### Your objective
Please return, exactly and only, the lines beginning at the top of the entries below and ending with the line containing "right knee: (358, 525, -33)"; keep out the pictures.

### Source data
☆ ☆ ☆
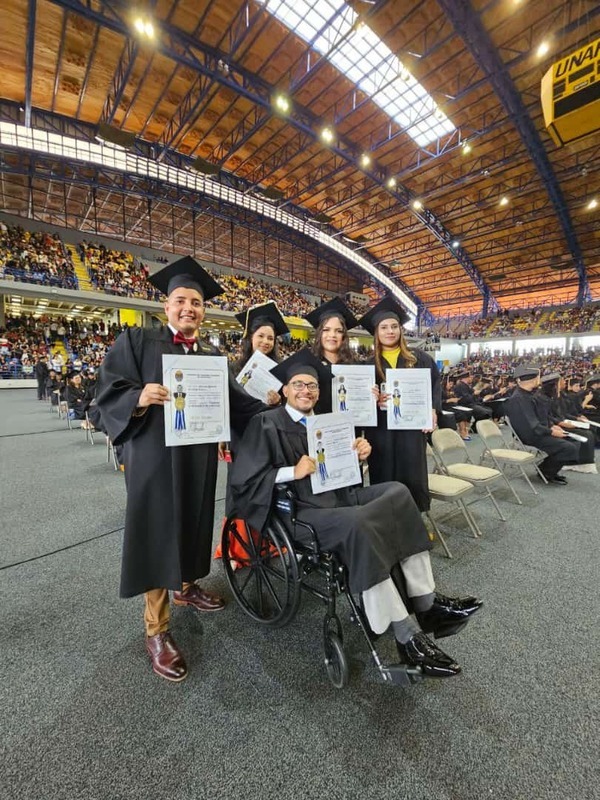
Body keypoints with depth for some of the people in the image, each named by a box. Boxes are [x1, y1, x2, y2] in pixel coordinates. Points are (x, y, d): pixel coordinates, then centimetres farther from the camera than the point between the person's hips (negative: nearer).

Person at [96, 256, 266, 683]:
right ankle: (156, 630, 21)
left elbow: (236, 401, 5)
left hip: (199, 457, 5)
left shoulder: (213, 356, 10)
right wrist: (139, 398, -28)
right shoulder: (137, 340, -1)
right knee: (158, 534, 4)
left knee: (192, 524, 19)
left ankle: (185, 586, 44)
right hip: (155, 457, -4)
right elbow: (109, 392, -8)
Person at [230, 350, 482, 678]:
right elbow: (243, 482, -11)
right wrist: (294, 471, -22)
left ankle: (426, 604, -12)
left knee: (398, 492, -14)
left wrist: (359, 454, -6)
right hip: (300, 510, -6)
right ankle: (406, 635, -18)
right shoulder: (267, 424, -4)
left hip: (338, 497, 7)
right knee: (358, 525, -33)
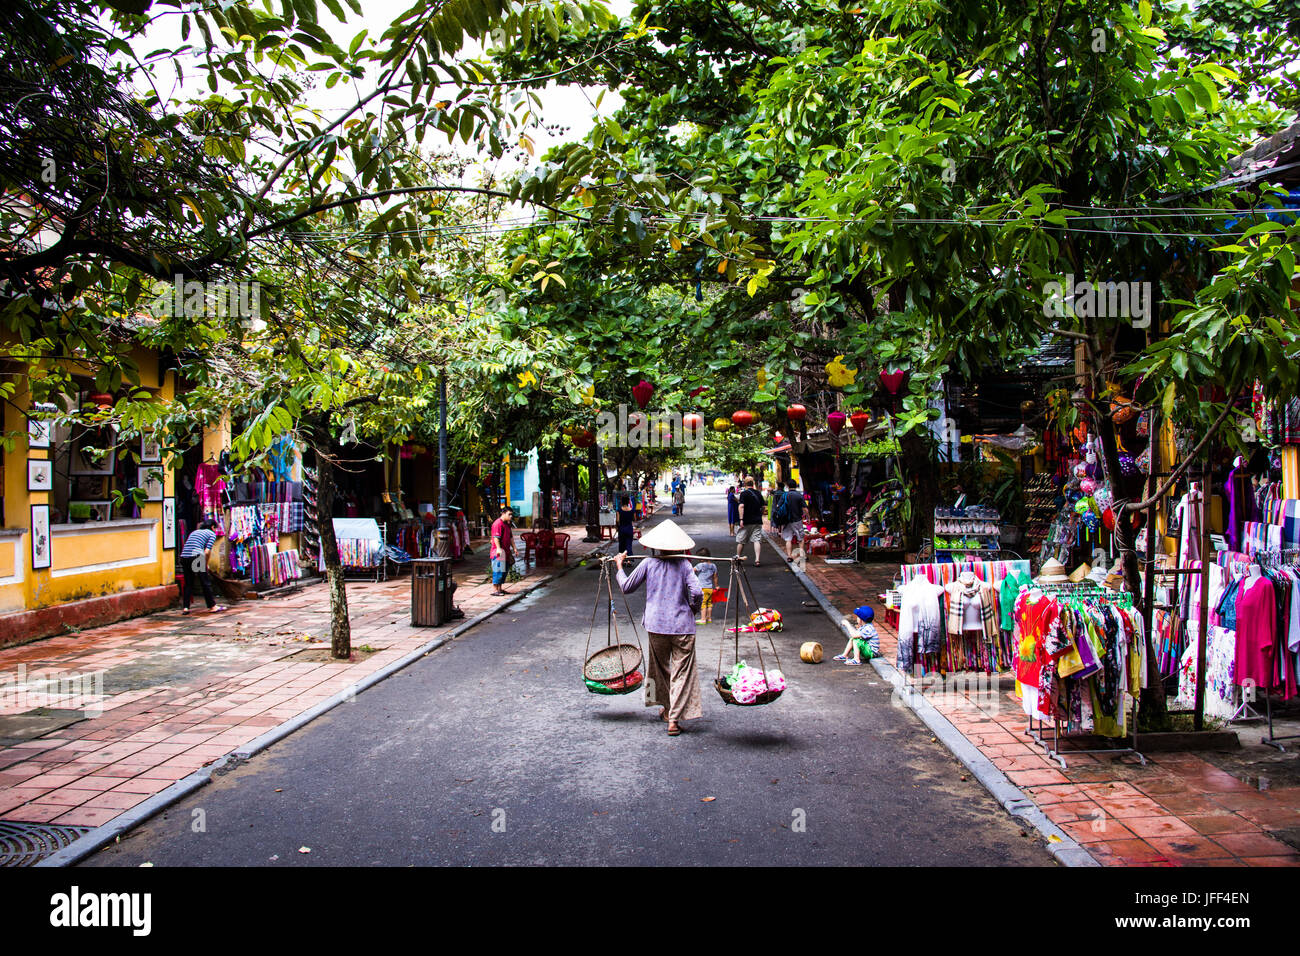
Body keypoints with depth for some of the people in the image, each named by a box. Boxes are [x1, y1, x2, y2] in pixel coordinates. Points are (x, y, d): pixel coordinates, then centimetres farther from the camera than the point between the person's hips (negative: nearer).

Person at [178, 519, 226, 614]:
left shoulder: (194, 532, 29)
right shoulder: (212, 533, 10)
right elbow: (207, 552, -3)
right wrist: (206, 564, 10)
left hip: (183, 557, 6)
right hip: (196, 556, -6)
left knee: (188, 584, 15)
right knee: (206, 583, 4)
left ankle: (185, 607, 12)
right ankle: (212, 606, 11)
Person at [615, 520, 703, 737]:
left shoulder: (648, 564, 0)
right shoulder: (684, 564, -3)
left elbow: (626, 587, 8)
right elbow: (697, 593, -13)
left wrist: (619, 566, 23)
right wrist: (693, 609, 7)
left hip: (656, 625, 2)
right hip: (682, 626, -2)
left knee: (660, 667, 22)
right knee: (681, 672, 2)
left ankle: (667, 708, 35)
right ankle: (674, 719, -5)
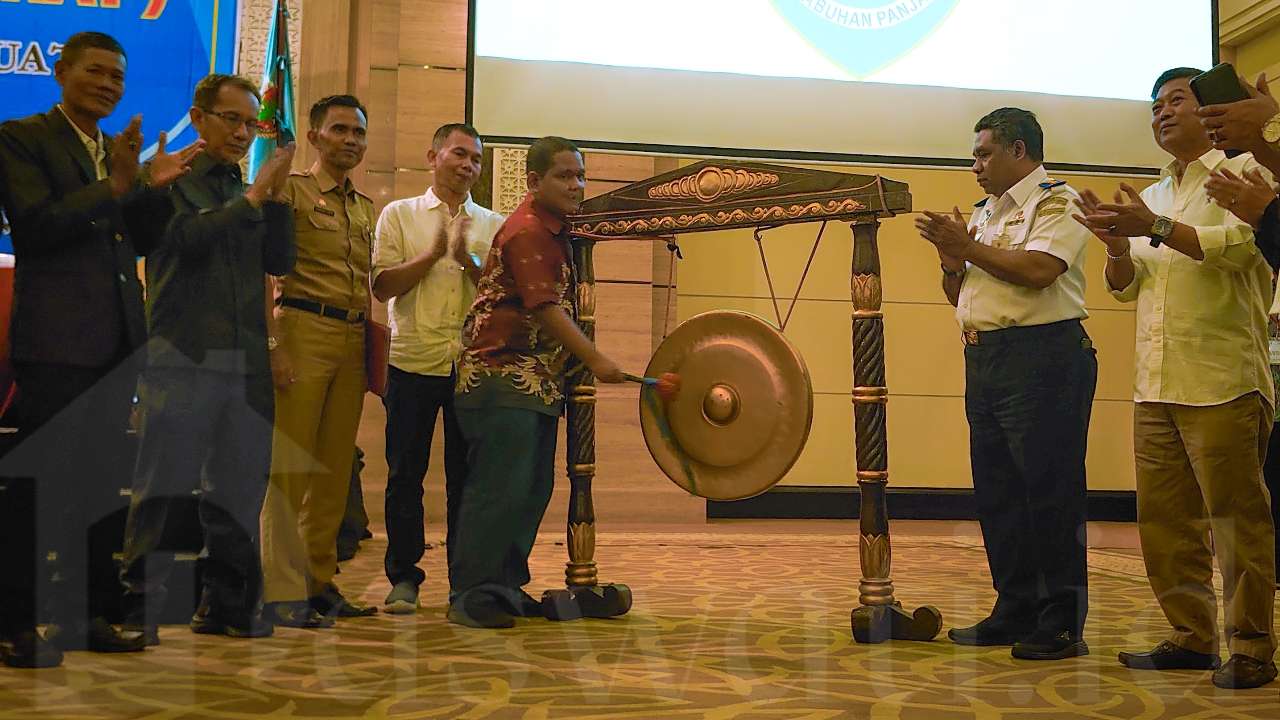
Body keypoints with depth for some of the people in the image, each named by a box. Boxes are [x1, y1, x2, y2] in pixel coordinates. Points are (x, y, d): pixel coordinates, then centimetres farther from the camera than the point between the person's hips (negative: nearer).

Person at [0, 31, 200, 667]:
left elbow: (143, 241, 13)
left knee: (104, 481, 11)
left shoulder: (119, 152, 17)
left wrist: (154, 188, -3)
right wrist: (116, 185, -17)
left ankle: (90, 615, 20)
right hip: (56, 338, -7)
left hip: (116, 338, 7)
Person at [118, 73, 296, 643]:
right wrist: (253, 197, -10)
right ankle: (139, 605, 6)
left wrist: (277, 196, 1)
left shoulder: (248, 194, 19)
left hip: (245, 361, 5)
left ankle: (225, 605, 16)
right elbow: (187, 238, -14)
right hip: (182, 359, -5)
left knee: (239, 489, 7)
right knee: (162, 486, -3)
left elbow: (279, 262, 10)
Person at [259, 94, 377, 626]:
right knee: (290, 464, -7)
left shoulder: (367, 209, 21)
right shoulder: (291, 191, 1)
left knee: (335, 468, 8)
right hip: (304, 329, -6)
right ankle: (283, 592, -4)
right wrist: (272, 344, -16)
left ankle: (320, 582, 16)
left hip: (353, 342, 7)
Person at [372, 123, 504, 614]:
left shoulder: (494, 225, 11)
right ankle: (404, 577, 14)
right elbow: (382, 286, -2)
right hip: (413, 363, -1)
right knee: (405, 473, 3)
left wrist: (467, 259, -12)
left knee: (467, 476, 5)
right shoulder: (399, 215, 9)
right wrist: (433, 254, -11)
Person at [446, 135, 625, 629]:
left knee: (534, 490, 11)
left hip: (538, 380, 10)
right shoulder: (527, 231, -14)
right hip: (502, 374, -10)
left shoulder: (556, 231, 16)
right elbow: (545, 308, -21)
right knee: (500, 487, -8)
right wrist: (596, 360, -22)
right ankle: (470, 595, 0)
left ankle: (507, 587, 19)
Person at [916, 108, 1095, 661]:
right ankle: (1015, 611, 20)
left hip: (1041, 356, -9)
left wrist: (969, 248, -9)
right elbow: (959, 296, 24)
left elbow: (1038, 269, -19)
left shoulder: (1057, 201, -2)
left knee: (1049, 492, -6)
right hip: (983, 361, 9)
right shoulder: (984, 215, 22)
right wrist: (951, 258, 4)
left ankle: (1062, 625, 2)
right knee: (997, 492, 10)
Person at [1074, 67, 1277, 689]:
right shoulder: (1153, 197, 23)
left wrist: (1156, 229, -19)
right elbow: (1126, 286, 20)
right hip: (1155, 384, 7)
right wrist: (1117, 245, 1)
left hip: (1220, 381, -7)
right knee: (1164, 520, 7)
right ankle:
☆ ☆ ☆
### Answer to this exercise
Body keypoints with depth for some of the people in the image, each named by a box. Boxes are [x1, y1, x2, y2] in pixel coordinates. Points are (x, y, d): pixel coordinates, then centimetres farther from the camera than the point between the person's hips (negative: nearer).

Person at [96, 256, 266, 683]:
right ankle: (156, 630, 21)
left elbow: (236, 401, 5)
left hip: (199, 457, 5)
left shoulder: (213, 356, 10)
right wrist: (139, 398, -28)
right shoulder: (137, 340, -1)
right knee: (158, 534, 4)
left knee: (192, 524, 19)
left ankle: (185, 586, 44)
right hip: (155, 457, -4)
right elbow: (109, 392, -8)
Person at [230, 350, 482, 678]:
right elbow: (243, 482, -11)
right wrist: (294, 471, -22)
left ankle: (426, 604, -12)
left knee: (398, 492, -14)
left wrist: (359, 454, -6)
right hip: (300, 510, -6)
right ankle: (406, 635, -18)
right shoulder: (267, 424, -4)
left hip: (338, 497, 7)
right knee: (358, 525, -33)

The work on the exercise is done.